Records section start

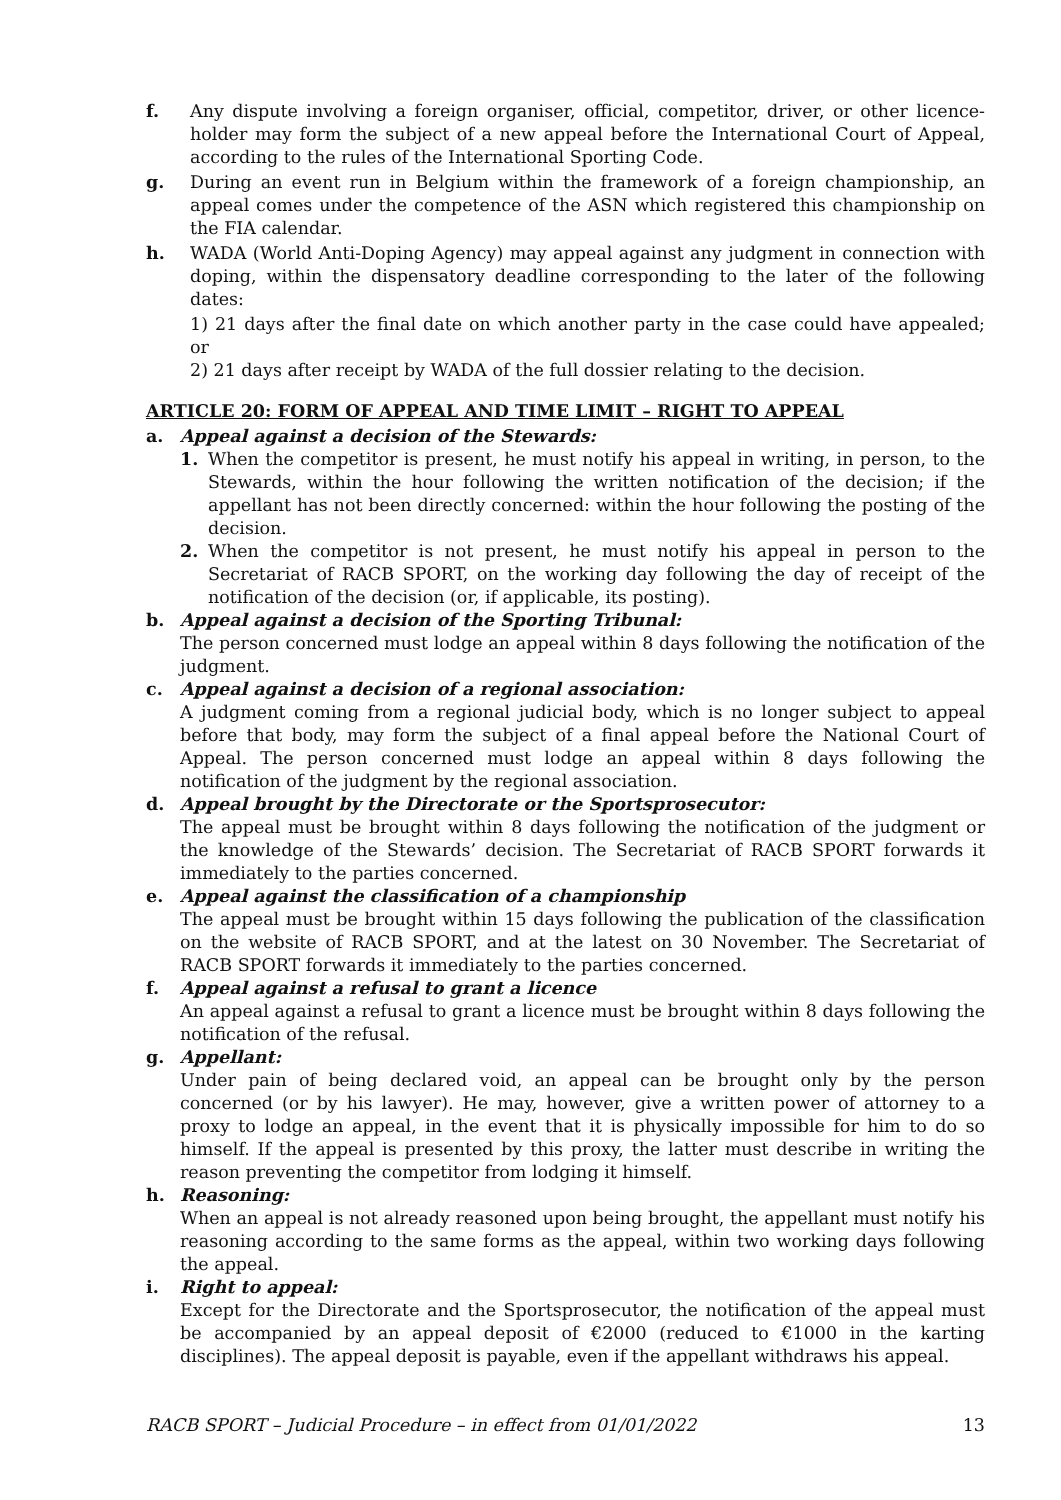f. Any dispute involving a foreign organiser, official, competitor, driver, or other licence-holder may form the subject of a new appeal before the International Court of Appeal, according to the rules of the International Sporting Code.
g. During an event run in Belgium within the framework of a foreign championship, an appeal comes under the competence of the ASN which registered this championship on the FIA calendar.
h. WADA (World Anti-Doping Agency) may appeal against any judgment in connection with doping, within the dispensatory deadline corresponding to the later of the following dates:
1) 21 days after the final date on which another party in the case could have appealed; or
2) 21 days after receipt by WADA of the full dossier relating to the decision.
ARTICLE 20: FORM OF APPEAL AND TIME LIMIT – RIGHT TO APPEAL
a. Appeal against a decision of the Stewards:
1. When the competitor is present, he must notify his appeal in writing, in person, to the Stewards, within the hour following the written notification of the decision; if the appellant has not been directly concerned: within the hour following the posting of the decision.
2. When the competitor is not present, he must notify his appeal in person to the Secretariat of RACB SPORT, on the working day following the day of receipt of the notification of the decision (or, if applicable, its posting).
b. Appeal against a decision of the Sporting Tribunal:
The person concerned must lodge an appeal within 8 days following the notification of the judgment.
c. Appeal against a decision of a regional association:
A judgment coming from a regional judicial body, which is no longer subject to appeal before that body, may form the subject of a final appeal before the National Court of Appeal. The person concerned must lodge an appeal within 8 days following the notification of the judgment by the regional association.
d. Appeal brought by the Directorate or the Sportsprosecutor:
The appeal must be brought within 8 days following the notification of the judgment or the knowledge of the Stewards’ decision. The Secretariat of RACB SPORT forwards it immediately to the parties concerned.
e. Appeal against the classification of a championship
The appeal must be brought within 15 days following the publication of the classification on the website of RACB SPORT, and at the latest on 30 November. The Secretariat of RACB SPORT forwards it immediately to the parties concerned.
f. Appeal against a refusal to grant a licence
An appeal against a refusal to grant a licence must be brought within 8 days following the notification of the refusal.
g. Appellant:
Under pain of being declared void, an appeal can be brought only by the person concerned (or by his lawyer). He may, however, give a written power of attorney to a proxy to lodge an appeal, in the event that it is physically impossible for him to do so himself. If the appeal is presented by this proxy, the latter must describe in writing the reason preventing the competitor from lodging it himself.
h. Reasoning:
When an appeal is not already reasoned upon being brought, the appellant must notify his reasoning according to the same forms as the appeal, within two working days following the appeal.
i. Right to appeal:
Except for the Directorate and the Sportsprosecutor, the notification of the appeal must be accompanied by an appeal deposit of €2000 (reduced to €1000 in the karting disciplines). The appeal deposit is payable, even if the appellant withdraws his appeal.
RACB SPORT – Judicial Procedure – in effect from 01/01/2022 13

Records section end

Repeat, word for word, the lines above between the line holding "b. Appeal against" and the line holding "d. Appeal brought", inclusive; omit everything else.

b. Appeal against a decision of the Sporting Tribunal:
The person concerned must lodge an appeal within 8 days following the notification of the judgment.
c. Appeal against a decision of a regional association:
A judgment coming from a regional judicial body, which is no longer subject to appeal before that body, may form the subject of a final appeal before the National Court of Appeal. The person concerned must lodge an appeal within 8 days following the notification of the judgment by the regional association.
d. Appeal brought by the Directorate or the Sportsprosecutor:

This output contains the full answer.